ROSE STRUCTURE AND FEATURES

The ROSE is structured as follows:

  • Single rate for entire facility
  • Standard covenant package, in line with how Board manages company
  • 30-45 days to close
  • Market-based fees
  • Modest warrant coverage or other upside participation

Term Loan Portion:

  • Immediate availability + draw
  • 3+ year maturity with upfront interest only (IO) period; can extend IO based on performance
  • Monthly amortization after IO period
  • Can convert term loan to A/R or MRR loan facility if capacity available

Line of Credit Portion:

  • Advance rate calculated on borrowing base (A/R or MRR)
  • Doesn’t amortize—due at maturity date
  • Overadvances can convert to term loan
  • Lender can expand facility capacity over time based on performance

ABOUT RUNWAY GROWTH CREDIT

Led by industry veteran David Spreng, Runway Growth Credit Fund (runwaygrowth.com) makes $5 million to $30 million direct loans to fast-growing U.S. and Canadian companies as an alternative to raising equity. We make loans to both Sponsored companies (funded by venture capital or institutional equity) as well as Non-Sponsored companies (bootstrapped or funded by entrepreneurs themselves).

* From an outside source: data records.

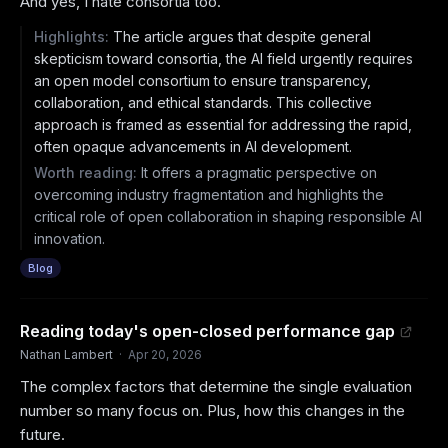
And yes, I hate consortia too.
Highlights:
The article argues that despite general
skepticism toward consortia, the AI field urgently requires
an open model consortium to ensure transparency,
collaboration, and ethical standards. This collective
approach is framed as essential for addressing the rapid,
often opaque advancements in AI development.
Worth reading:
It offers a pragmatic perspective on
overcoming industry fragmentation and highlights the
critical role of open collaboration in shaping responsible AI
innovation.
Blog
Reading today's open-closed performance gap
Nathan Lambert
·
Apr 20, 2026
The complex factors that determine the single evaluation
number so many focus on. Plus, how this changes in the
future.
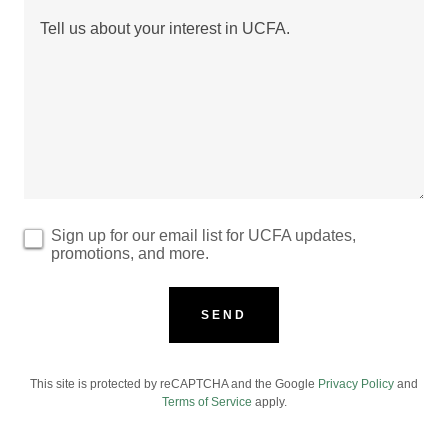
Sign up for our email list for UCFA updates,
promotions, and more.
SEND
This site is protected by reCAPTCHA and the Google
Privacy Policy
and
Terms of Service
apply.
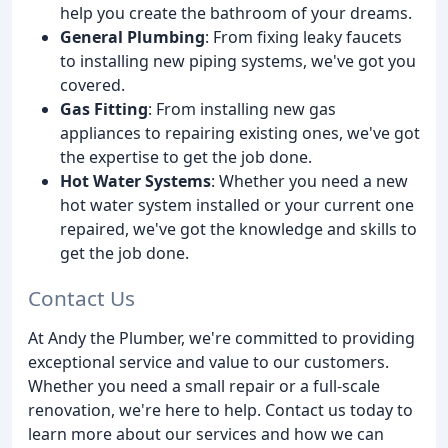
help you create the bathroom of your dreams.
General Plumbing
: From fixing leaky faucets
to installing new piping systems, we've got you
covered.
Gas Fitting
: From installing new gas
appliances to repairing existing ones, we've got
the expertise to get the job done.
Hot Water Systems
: Whether you need a new
hot water system installed or your current one
repaired, we've got the knowledge and skills to
get the job done.
Contact Us
At Andy the Plumber, we're committed to providing
exceptional service and value to our customers.
Whether you need a small repair or a full-scale
renovation, we're here to help. Contact us today to
learn more about our services and how we can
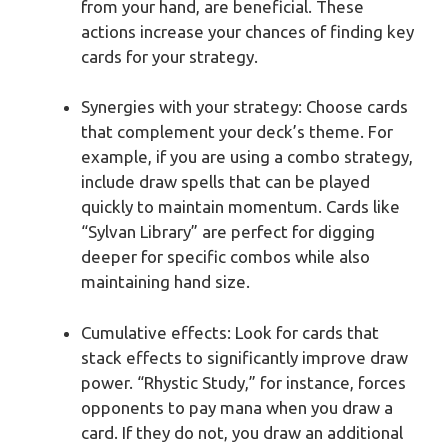
from your hand, are beneficial. These
actions increase your chances of finding key
cards for your strategy.
Synergies with your strategy: Choose cards
that complement your deck’s theme. For
example, if you are using a combo strategy,
include draw spells that can be played
quickly to maintain momentum. Cards like
“Sylvan Library” are perfect for digging
deeper for specific combos while also
maintaining hand size.
Cumulative effects: Look for cards that
stack effects to significantly improve draw
power. “Rhystic Study,” for instance, forces
opponents to pay mana when you draw a
card. If they do not, you draw an additional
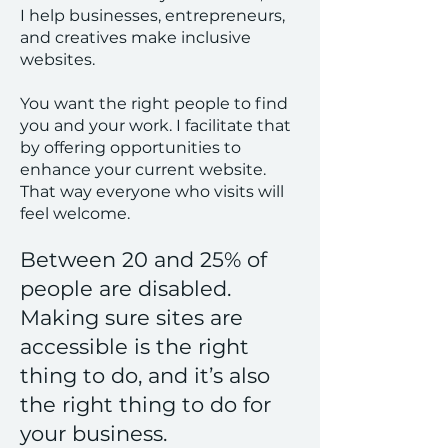
I help businesses, entrepreneurs,
and creatives make inclusive
websites.
You want the right people to find
you and your work. I facilitate that
by offering opportunities to
enhance your current website.
That way everyone who visits will
feel welcome.
Between 20 and 25% of
people are disabled.
Making sure sites are
accessible is the right
thing to do, and it’s also
the right thing to do for
your business.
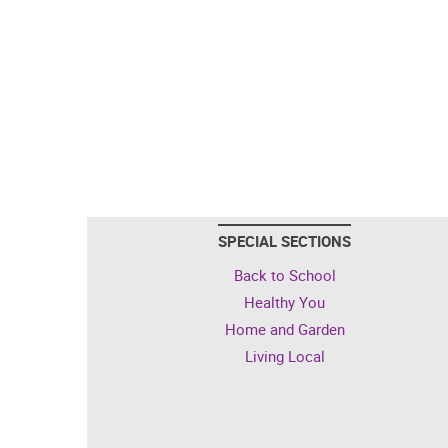
SPECIAL SECTIONS
Back to School
Healthy You
Home and Garden
Living Local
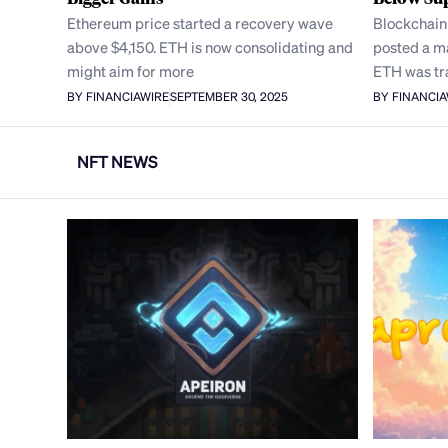
Ethereum price started a recovery wave
Blockchain
above $4,150. ETH is now consolidating and
posted a ma
might aim for more
ETH was tr
BY FINANCIAWIRE
SEPTEMBER 30, 2025
BY FINANCI
NFT NEWS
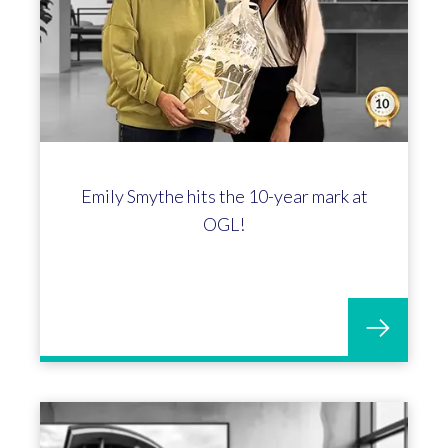
Emily Smythe hits the 10-year mark at
OGL!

We look for world-class management teams that need our capital to grow—whether that’s market share, revenue, profitability, production or capacity. We back companies with strong intellectual property (IP) behind their products and services—we can lend where banks can’t, and unlike equity, we are minimally dilutive capital—enabling financial backers, founders and management teams to own more of their own companies.

We understand what it takes to be a true partner to entrepreneurs who are working hard every day to make their companies successful. We move quickly when needed, are patient when prudent, and provide measured, thoughtful expertise around the capital needs of rapidly growing enterprises.

We have partnered with funds managed by Oaktree Capital Management, L.P. (oaktreecapital.com), which serves as a strategic investor and partner. Oaktree is a leader among global investment managers specializing in alternative investments, with $100 billion in assets under management as of December 31, 2017.